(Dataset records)
┄┄┄┄┄┄

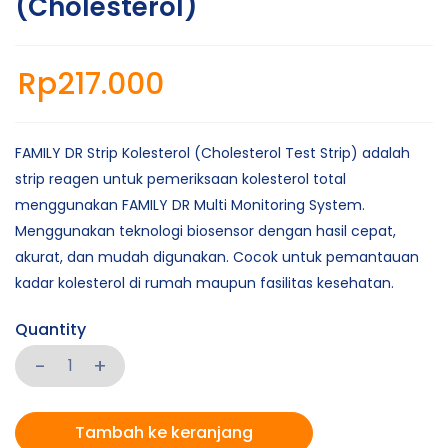
(Cholesterol)
Rp
217.000
FAMILY DR Strip Kolesterol (Cholesterol Test Strip) adalah
strip reagen untuk pemeriksaan kolesterol total
menggunakan FAMILY DR Multi Monitoring System.
Menggunakan teknologi biosensor dengan hasil cepat,
akurat, dan mudah digunakan. Cocok untuk pemantauan
kadar kolesterol di rumah maupun fasilitas kesehatan.
Quantity
Tambah ke keranjang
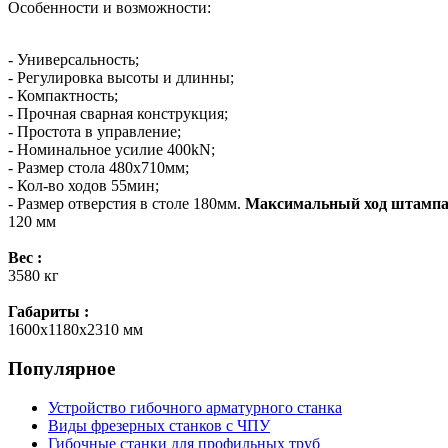
Особенности и возможности:
- Универсальность;
- Регулировка высоты и длинны;
- Компактность;
- Прочная сварная конструкция;
- Простота в управление;
- Номинальное усилие 400kN;
- Размер стола 480х710мм;
- Кол-во ходов 55мин;
- Размер отверстия в столе 180мм.
Максимальный ход штампа
120 мм
Вес :
3580 кг
Габариты :
1600х1180х2310 мм
Популярное
Устройство гибочного арматурного станка
Виды фрезерных станков с ЧПУ
Гибочные станки для профильных труб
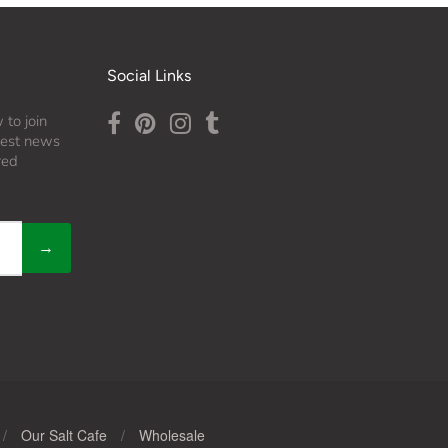
Social Links
 to join
atest news
red
→
/
Our Salt Cafe
/
Wholesale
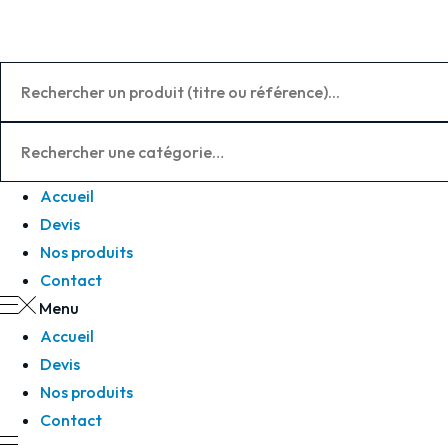
Panneau de gestion des cookies
Accueil
Devis
Nos produits
Contact
Menu
Accueil
Devis
Nos produits
Contact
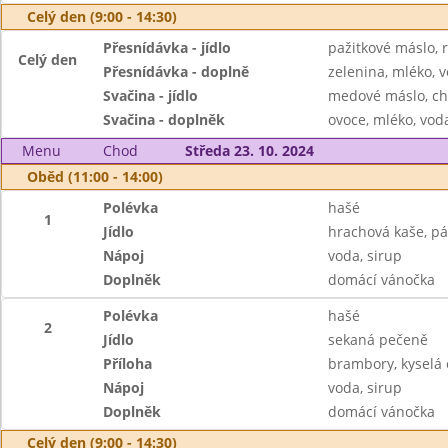
Celý den (9:00 - 14:30)
Přesnídávka - jídlo
pažitkové máslo, r
Celý den
Přesnídávka - doplně
zelenina, mléko, v
Svačina - jídlo
medové máslo, ch
Svačina - doplněk
ovoce, mléko, voda
Menu
Chod
Středa 23. 10. 2024
Oběd (11:00 - 14:00)
Polévka
hašé
1
Jídlo
hrachová kaše, pá
Nápoj
voda, sirup
Doplněk
domácí vánočka
Polévka
hašé
2
Jídlo
sekaná pečeně
Příloha
brambory, kyselá
Nápoj
voda, sirup
Doplněk
domácí vánočka
Celý den (9:00 - 14:30)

┄┄┄┄┄┄

● TO-DO ITEM
Convert the text of the listing from its start through the line containing "Tambah ke keranjang" into a JSON list of strings, with one string per line and blank lines omitted. Leave the pictures out of the answer.

● SOLUTION FOR THIS TASK
[
  "(Cholesterol)",
  "Rp",
  "217.000",
  "FAMILY DR Strip Kolesterol (Cholesterol Test Strip) adalah",
  "strip reagen untuk pemeriksaan kolesterol total",
  "menggunakan FAMILY DR Multi Monitoring System.",
  "Menggunakan teknologi biosensor dengan hasil cepat,",
  "akurat, dan mudah digunakan. Cocok untuk pemantauan",
  "kadar kolesterol di rumah maupun fasilitas kesehatan.",
  "Quantity",
  "Tambah ke keranjang"
]